=== RECORD EXTRACTS ===
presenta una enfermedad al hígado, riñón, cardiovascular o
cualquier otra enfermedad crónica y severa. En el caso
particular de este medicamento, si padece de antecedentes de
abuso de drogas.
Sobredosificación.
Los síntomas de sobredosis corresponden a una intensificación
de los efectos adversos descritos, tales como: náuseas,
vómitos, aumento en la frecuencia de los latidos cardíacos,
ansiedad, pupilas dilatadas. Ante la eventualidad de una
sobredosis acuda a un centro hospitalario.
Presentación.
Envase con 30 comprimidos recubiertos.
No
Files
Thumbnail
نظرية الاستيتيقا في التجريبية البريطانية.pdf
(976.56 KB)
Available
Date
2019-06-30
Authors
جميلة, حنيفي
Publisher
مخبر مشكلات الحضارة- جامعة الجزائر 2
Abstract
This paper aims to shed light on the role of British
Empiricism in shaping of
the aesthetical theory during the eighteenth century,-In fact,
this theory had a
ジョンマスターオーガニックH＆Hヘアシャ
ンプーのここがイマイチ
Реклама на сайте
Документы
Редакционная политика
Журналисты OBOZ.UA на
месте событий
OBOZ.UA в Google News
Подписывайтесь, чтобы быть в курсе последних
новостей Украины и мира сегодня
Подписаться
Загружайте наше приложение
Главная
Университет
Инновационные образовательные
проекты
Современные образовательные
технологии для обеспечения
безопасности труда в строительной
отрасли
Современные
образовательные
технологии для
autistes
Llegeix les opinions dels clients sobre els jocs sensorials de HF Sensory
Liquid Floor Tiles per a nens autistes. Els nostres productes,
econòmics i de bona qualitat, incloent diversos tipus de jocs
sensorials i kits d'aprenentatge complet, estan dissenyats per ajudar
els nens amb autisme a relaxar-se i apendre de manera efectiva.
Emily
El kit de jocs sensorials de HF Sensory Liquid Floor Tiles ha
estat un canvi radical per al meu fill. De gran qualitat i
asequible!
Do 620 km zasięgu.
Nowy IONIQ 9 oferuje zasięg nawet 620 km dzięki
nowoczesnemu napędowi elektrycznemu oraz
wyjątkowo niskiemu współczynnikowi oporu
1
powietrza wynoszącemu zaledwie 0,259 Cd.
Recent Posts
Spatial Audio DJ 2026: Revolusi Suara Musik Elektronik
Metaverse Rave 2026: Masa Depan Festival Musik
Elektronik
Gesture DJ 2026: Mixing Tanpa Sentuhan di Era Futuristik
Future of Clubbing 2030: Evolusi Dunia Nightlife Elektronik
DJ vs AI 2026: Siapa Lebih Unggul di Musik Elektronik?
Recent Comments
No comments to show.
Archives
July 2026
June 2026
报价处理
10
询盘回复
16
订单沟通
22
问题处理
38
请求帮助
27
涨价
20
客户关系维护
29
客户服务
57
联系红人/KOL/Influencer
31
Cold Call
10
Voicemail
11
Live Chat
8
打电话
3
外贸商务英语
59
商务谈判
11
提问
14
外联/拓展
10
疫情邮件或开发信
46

=== TASK BRIEF ===
Your reply must contain exactly the lines from the first line of the data through the line holding "the aesthetical theory", and nothing more.

=== EXPECTED OUTPUT ===
presenta una enfermedad al hígado, riñón, cardiovascular o
cualquier otra enfermedad crónica y severa. En el caso
particular de este medicamento, si padece de antecedentes de
abuso de drogas.
Sobredosificación.
Los síntomas de sobredosis corresponden a una intensificación
de los efectos adversos descritos, tales como: náuseas,
vómitos, aumento en la frecuencia de los latidos cardíacos,
ansiedad, pupilas dilatadas. Ante la eventualidad de una
sobredosis acuda a un centro hospitalario.
Presentación.
Envase con 30 comprimidos recubiertos.
No
Files
Thumbnail
نظرية الاستيتيقا في التجريبية البريطانية.pdf
(976.56 KB)
Available
Date
2019-06-30
Authors
جميلة, حنيفي
Publisher
مخبر مشكلات الحضارة- جامعة الجزائر 2
Abstract
This paper aims to shed light on the role of British
Empiricism in shaping of
the aesthetical theory during the eighteenth century,-In fact,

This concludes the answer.